Local resident Samantha “Sam” Pearson, 24, is making a remarkable recovery at the University of Ottawa Heart Institute after she experienced heart failure two weeks ago, and could be coming back to Fort Frances in the next couple of days.
“She is quite a phenomenon around here,” said Pearson’s mother, Ellen Gagne, who called the Times yesterday from Ottawa.
“Actually, right now as we speak, we have her out on a day pass.
“She may be heading home as early as this Thursday,” Gagne added, noting doctors currently are fine-tuning the heart medications Pearson is on.
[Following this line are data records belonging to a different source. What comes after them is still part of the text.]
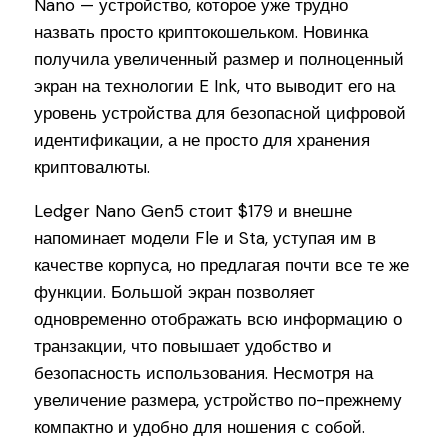
Nano — устройство, которое уже трудно
назвать просто криптокошельком. Новинка
получила увеличенный размер и полноценный
экран на технологии E Ink, что выводит его на
уровень устройства для безопасной цифровой
идентификации, а не просто для хранения
криптовалюты.
Ledger Nano Gen5 стоит $179 и внешне
напоминает модели Fle и Sta, уступая им в
качестве корпуса, но предлагая почти все те же
функции. Большой экран позволяет
одновременно отображать всю информацию о
транзакции, что повышает удобство и
безопасность использования. Несмотря на
увеличение размера, устройство по-прежнему
компактно и удобно для ношения с собой.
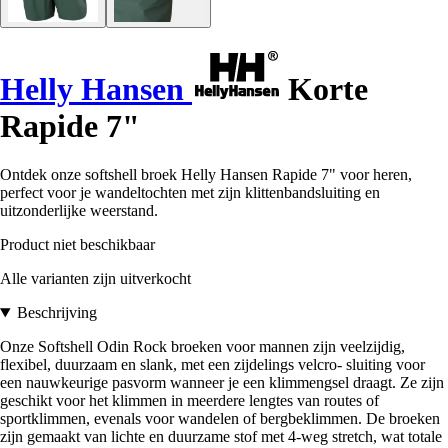
Helly Hansen
Korte
Rapide 7"
Ontdek onze softshell broek Helly Hansen Rapide 7" voor heren,
perfect voor je wandeltochten met zijn klittenbandsluiting en
uitzonderlijke weerstand.
Product niet beschikbaar
Alle varianten zijn uitverkocht
Beschrijving
Onze Softshell Odin Rock broeken voor mannen zijn veelzijdig,
flexibel, duurzaam en slank, met een zijdelings velcro- sluiting voor
een nauwkeurige pasvorm wanneer je een klimmengsel draagt. Ze zijn
geschikt voor het klimmen in meerdere lengtes van routes of
sportklimmen, evenals voor wandelen of bergbeklimmen. De broeken
zijn gemaakt van lichte en duurzame stof met 4-weg stretch, wat totale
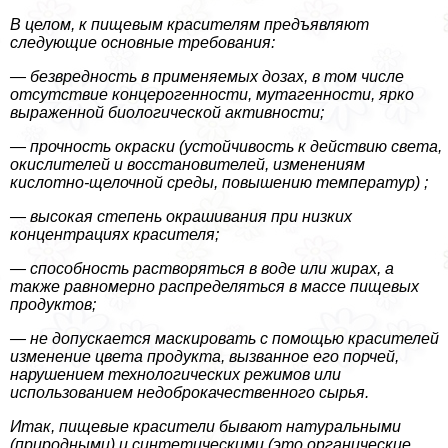
В целом, к пищевым красителям предъявляют
следующие основные требования:
— безвредность в применяемых дозах, в том числе
отсутствие концерогенности, мутагенности, ярко
выраженной биологической активности;
— прочность окраски (устойчивость к действию света,
окислителей и восстановителей, изменениям
кислотно-щелочной среды, повышению температур) ;
— высокая степень окрашивания при низких
концентрациях красителя;
— способность растворяться в воде или жирах, а
также равномерно распределяться в массе пищевых
продуктов;
— не допускается маскировать с помощью красителей
изменение цвета продукта, вызванное его порчей,
нарушением технологических режимов или
использованием недоброкачественного сырья.
Итак, пищевые красители бывают натуральными
(природными) и синтетическими (это органические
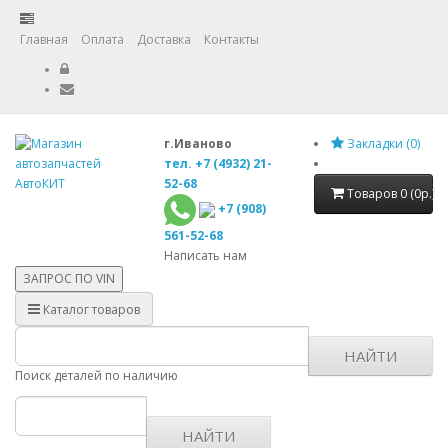
Главная
Оплата
Доставка
Контакты
г.Иваново
Закладки (0)
тел. +7 (4932) 21-
52-68
Товаров 0 (0р.)
+7 (908)
561-52-68
Написать нам
ЗАПРОС ПО
VIN
Каталог товаров
НАЙТИ
Поиск деталей по наличию
НАЙТИ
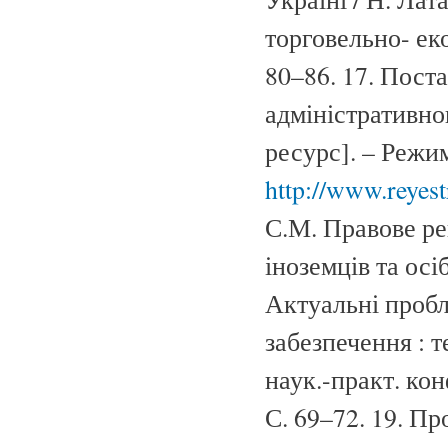
торговельно- еко
80–86. 17. Пост
адміністративно
ресурс]. – Режи
http://www.reyes
С.М. Правове ре
іноземців та осі
Актуальні пробл
забезпечення : т
наук.-практ. конф
С. 69–72. 19. П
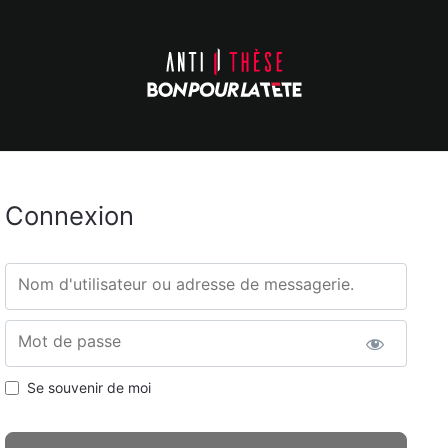
Connexion
Nom d'utilisateur ou adresse de messagerie.
Mot de passe
Se souvenir de moi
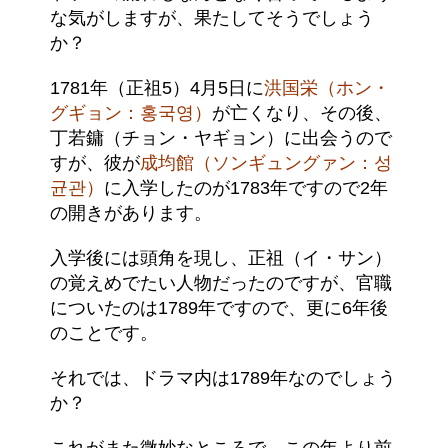
な気がしますが、果たしてそうでしょう
か？
1781年（正祖5）4月5日に
洪国栄（ホン・
グギョン：홍국영）
が亡くなり、その後、
丁若鏞（チョン・ヤギョン）に出会うので
すが、彼が
成均館（ソンギュングァン：성
균관）
に入学したのが1783年ですので2年
の開きがあります。
入学後には頭角を現し、正祖（イ・サン）
の覚えめでたい人物だったのですが、官職
についたのは1789年ですので、更に6年後
のことです。
それでは、ドラマ内は1789年なのでしょう
か？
“We couldn’t be happier,” enthused Gagne, saying that with the exception of herself and her husband, Peter Gagne, Pearson’s family has left Ottawa in anticipation of her coming home soon.
“We’re all hoping to head home Thursday or Friday,” said Gagne, noting the goal is to be at her father’s place at Reef Point on Sunday, sitting round a fire and looking at the lake.
Gagne said her daughter will have to return to Ottawa in three months. In the meantime, she will be followed clinically over the phone or through her doctor here, Dr. Robert Nugent.
Gagne gave heartfelt thanks to Dr. Nugent.
“That man got her to the right place at the right time. He never gave up, he never stopped,” she stressed.
“I am so thankful for him; we all are.”
As reported in Friday’s Daily Bulletin, Pearson had been taking the immunosuppressant prednisone due to a severe allergic reaction to a drug given to her for rheumatoid arthritis.
She was being weened off the drug, had another reaction, had her dosage increase, and was
being weened off it a second time when she had heart failure on March 21.
She went to the intensive care unit at La Verendrye Hospital, was flown to Thunder Bay, and then flown to the University of Ottawa Heart Institute.
In the first few days, doctors didn’t know if Pearson would make it or not and were looking to give her a heart transplant.
She then began to make a remarkable recovery, improving each day through the use of heart medications.
Gagne said doctors have theorized that her daughter caught viral myocarditis—an inflammation of the heart muscle (myocardium), which resembles a heart attack but where the coronary arteries are not blocked.
“We still don’t know what caused it in the first place, and I don’t know if we’ll ever know,” she admitted.
“But all we know is she’s coming back [home] and she’s just doing great.”